──────── GIVEN DATA ────────

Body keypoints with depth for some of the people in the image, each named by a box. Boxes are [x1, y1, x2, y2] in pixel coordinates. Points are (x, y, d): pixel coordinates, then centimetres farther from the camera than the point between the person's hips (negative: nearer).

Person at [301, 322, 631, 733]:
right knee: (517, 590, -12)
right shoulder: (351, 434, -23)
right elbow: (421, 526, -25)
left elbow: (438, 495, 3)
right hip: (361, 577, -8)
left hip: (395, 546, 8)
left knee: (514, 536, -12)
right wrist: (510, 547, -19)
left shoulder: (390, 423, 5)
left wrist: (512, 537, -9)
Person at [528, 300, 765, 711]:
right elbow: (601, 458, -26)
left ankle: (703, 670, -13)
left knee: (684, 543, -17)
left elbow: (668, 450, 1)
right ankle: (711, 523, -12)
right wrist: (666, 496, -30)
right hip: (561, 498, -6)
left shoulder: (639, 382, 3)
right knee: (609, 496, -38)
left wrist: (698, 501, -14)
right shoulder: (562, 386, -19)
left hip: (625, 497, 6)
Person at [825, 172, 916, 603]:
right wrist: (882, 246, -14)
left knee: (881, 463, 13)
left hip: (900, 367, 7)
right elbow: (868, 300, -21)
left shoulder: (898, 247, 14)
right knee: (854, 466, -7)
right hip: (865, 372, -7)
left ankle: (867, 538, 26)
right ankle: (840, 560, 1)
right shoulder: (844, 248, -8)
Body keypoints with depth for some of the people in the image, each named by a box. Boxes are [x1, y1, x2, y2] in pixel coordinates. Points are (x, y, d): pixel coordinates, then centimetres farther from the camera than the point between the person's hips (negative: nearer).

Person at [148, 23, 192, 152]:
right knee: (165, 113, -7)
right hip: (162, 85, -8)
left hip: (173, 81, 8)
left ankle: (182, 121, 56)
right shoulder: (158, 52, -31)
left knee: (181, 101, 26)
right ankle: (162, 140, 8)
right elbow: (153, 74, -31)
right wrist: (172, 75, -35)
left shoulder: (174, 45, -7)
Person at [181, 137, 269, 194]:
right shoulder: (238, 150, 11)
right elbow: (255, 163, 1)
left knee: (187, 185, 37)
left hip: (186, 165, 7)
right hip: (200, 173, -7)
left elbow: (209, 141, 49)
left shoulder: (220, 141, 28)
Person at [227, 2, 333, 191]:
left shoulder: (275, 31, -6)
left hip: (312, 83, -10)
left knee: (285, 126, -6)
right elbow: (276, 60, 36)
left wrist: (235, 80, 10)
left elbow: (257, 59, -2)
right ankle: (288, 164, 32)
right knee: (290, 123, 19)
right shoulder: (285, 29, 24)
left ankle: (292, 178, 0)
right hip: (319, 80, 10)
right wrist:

────────

# WHAT THE TASK ASKS
Lines from the top of the data above through the line with "left elbow: (668, 450, 1)", both ends included: copy them exactly, nothing more.

# RESULT FOR THIS EXERCISE
Body keypoints with depth for some of the people in the image, each named by a box. Boxes are [x1, y1, x2, y2] in pixel coordinates. Points are (x, y, d): pixel coordinates, then centimetres farther from the camera than the point between the person's hips (negative: nearer).

Person at [301, 322, 631, 733]:
right knee: (517, 590, -12)
right shoulder: (351, 434, -23)
right elbow: (421, 526, -25)
left elbow: (438, 495, 3)
right hip: (361, 577, -8)
left hip: (395, 546, 8)
left knee: (514, 536, -12)
right wrist: (510, 547, -19)
left shoulder: (390, 423, 5)
left wrist: (512, 537, -9)
Person at [528, 300, 765, 711]:
right elbow: (601, 458, -26)
left ankle: (703, 670, -13)
left knee: (684, 543, -17)
left elbow: (668, 450, 1)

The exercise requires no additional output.